● **Documento fuente**:
-*-

Escribo para definirme; un acto de creación propia; parte del proceso de llegar a ser; en diálogo conmigo misma, con los escritores vivos y muertos que admiro, con los lectores ideales.

Sola, sola, sola. El muñeco del ventrílocuo sin el ventrílocuo. Tengo la mente agotada y el corazón dolido. ¿Dónde está la paz, el centro?

Quiero ser capaz de estar sola, de que me parezca reparador; no una mera espera. Hipólito dice bienaventurada la cabeza que se ocupa de algo más que de su propio descontento.
Sentimentalismo. La inercia de las emociones. No son ligeras, optimistas: soy sentimental. Me aferro a mis estados emocionales. O ¿son estos los que se aferran a mí? Arte = un modo de ponerse en contacto con la propia locura.

Mis faltas: —censurar a otros por mis propios vicios —convertir mis amistades en aventuras —pedir que el amor incluya (y excluya) todo. Cuando detecté envidia, me abstuve de criticar; no sea que mis motivaciones fueran impuras, y mi juicio poco menos que imparcial. Fui benevolente. Era maliciosa sólo sobre los desconocidos, la gente que me era indiferente. Parece noble. Pero, por lo tanto, rescaté a mis “superiores”, a aquellos que admiraba, de mi desagrado; de mi agresión. La crítica quedaba reservada sólo para los que estuvieran por “debajo” de mí, a quienes no respetaba… empleé mi poder crítico para confirmar el status quo.

El “deseo” intelectual es como el deseo sexual. 6,085 ejemplares se han vendido de Contra la interpretación 1,915ejemplares quedan de la primera edición.

Otro texto clave: La deshumanización del arte de Ortega.

Cada época tiene un grupo de edad representativo, -el nuestro es la juventud-, el espíritu de la época es estar en la onda, ser deshumanizado, juguetón, sensación, apolítico.

Mi perspectiva no está refinada, es insensible: este es mi problema con la pintura. Otro proyecto: Webern, Boulez, Stockhausen. Comprar discos, leer, trabajar un poco. He sido muy perezosa. No conceder entrevistas hasta que no parezca tan clara + experta + directa como Lillian [Hellman] en The Paris Review

No se aprende de la experiencia; porque la sustancia de las cosas siempre está cambiando.

-*-

● **Objetivo de la tarea**:
Decide si cada afirmación coincide con el documento fuente. Contesta sí o no y cita las palabras decisivas del documento fuente.
1. Quien escribe dice que escribe para definirse.
2. Quien escribe afirma haber sido muy trabajadora.
3. Según el documento fuente, se aprende de la experiencia.

Entradas de datos almacenadas
-*-

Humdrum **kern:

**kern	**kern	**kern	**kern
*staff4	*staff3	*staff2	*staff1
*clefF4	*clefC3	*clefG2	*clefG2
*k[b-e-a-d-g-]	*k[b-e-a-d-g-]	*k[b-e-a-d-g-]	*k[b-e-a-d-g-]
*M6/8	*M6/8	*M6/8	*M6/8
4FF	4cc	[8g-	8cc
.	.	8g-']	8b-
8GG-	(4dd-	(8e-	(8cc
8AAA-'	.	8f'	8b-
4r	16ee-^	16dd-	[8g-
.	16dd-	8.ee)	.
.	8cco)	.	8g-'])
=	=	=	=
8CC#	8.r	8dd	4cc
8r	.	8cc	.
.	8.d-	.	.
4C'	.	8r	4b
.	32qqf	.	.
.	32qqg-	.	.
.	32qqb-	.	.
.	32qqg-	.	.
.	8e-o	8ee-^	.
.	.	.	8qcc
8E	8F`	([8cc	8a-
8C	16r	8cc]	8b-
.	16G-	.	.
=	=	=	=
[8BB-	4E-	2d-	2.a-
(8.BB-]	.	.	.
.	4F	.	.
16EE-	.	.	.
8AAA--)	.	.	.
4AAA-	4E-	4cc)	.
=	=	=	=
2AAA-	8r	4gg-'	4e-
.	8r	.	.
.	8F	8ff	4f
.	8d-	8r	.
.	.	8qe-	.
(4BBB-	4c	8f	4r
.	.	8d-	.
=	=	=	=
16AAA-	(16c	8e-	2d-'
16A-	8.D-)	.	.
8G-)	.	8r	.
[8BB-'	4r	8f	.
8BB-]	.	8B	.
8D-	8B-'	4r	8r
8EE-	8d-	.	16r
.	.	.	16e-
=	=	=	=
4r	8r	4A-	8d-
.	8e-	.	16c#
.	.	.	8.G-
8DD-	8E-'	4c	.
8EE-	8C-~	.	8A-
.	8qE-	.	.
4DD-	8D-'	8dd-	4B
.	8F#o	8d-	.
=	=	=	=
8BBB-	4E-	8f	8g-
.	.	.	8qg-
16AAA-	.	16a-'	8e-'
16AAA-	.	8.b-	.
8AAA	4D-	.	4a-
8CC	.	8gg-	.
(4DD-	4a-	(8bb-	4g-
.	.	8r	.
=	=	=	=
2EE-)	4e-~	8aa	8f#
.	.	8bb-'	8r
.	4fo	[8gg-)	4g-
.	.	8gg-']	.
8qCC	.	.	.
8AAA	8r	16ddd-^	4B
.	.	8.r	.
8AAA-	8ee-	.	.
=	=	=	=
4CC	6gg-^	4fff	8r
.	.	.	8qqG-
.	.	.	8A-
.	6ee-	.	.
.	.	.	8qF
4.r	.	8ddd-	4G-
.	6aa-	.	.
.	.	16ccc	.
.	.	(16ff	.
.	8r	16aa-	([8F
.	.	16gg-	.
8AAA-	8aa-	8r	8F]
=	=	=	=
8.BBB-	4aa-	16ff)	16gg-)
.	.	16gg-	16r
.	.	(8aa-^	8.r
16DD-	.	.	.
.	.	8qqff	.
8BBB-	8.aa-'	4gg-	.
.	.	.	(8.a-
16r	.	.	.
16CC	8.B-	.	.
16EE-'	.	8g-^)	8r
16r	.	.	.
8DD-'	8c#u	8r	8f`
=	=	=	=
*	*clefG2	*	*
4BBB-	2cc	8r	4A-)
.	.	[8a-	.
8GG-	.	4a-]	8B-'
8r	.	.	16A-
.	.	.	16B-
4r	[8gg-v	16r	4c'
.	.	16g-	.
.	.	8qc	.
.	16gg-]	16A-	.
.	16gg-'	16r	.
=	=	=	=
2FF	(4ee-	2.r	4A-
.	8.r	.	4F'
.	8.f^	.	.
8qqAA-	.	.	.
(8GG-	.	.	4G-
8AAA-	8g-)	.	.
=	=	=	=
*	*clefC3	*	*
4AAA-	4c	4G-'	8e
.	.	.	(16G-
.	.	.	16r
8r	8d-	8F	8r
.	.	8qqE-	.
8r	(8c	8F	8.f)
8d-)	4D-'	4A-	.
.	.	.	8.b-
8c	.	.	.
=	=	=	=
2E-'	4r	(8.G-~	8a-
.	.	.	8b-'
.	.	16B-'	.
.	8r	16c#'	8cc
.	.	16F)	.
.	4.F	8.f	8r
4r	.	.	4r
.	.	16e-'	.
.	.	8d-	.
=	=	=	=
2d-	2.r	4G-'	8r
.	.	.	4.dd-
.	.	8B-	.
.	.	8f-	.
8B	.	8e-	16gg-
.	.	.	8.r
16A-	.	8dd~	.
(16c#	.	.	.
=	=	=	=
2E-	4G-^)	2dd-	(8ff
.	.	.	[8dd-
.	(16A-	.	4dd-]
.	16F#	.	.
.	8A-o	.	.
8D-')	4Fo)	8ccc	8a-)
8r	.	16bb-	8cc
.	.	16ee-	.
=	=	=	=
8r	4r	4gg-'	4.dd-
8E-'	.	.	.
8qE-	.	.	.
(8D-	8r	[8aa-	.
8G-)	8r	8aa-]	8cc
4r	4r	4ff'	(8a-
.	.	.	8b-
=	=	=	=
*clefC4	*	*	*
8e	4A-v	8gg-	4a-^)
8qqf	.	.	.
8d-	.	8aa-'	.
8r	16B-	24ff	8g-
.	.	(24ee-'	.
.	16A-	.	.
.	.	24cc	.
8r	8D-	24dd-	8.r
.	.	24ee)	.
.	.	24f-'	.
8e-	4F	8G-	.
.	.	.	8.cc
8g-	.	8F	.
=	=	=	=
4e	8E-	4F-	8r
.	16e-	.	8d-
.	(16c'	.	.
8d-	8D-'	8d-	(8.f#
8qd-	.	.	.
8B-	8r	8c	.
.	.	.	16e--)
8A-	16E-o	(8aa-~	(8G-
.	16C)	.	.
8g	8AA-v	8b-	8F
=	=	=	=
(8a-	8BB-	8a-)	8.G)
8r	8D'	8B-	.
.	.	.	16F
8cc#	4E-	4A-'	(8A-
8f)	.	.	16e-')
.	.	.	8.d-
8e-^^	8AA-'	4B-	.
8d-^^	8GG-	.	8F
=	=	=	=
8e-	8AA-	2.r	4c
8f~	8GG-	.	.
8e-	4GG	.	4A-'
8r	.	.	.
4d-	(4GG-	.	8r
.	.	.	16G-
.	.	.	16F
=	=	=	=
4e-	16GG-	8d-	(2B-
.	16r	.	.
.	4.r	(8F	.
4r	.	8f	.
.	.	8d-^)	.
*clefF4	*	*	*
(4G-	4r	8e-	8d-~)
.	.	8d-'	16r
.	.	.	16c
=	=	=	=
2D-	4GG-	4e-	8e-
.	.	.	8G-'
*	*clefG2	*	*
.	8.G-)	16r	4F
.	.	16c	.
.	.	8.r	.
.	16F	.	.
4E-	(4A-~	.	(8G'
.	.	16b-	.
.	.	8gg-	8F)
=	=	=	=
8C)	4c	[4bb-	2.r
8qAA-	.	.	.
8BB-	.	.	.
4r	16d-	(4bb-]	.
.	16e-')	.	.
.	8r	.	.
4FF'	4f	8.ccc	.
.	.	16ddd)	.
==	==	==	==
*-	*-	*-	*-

-*-

● **Resultado de la tarea**:
1. Sí: «Escribo para definirme».
2. No: «He sido muy perezosa».
3. No: «No se aprende de la experiencia».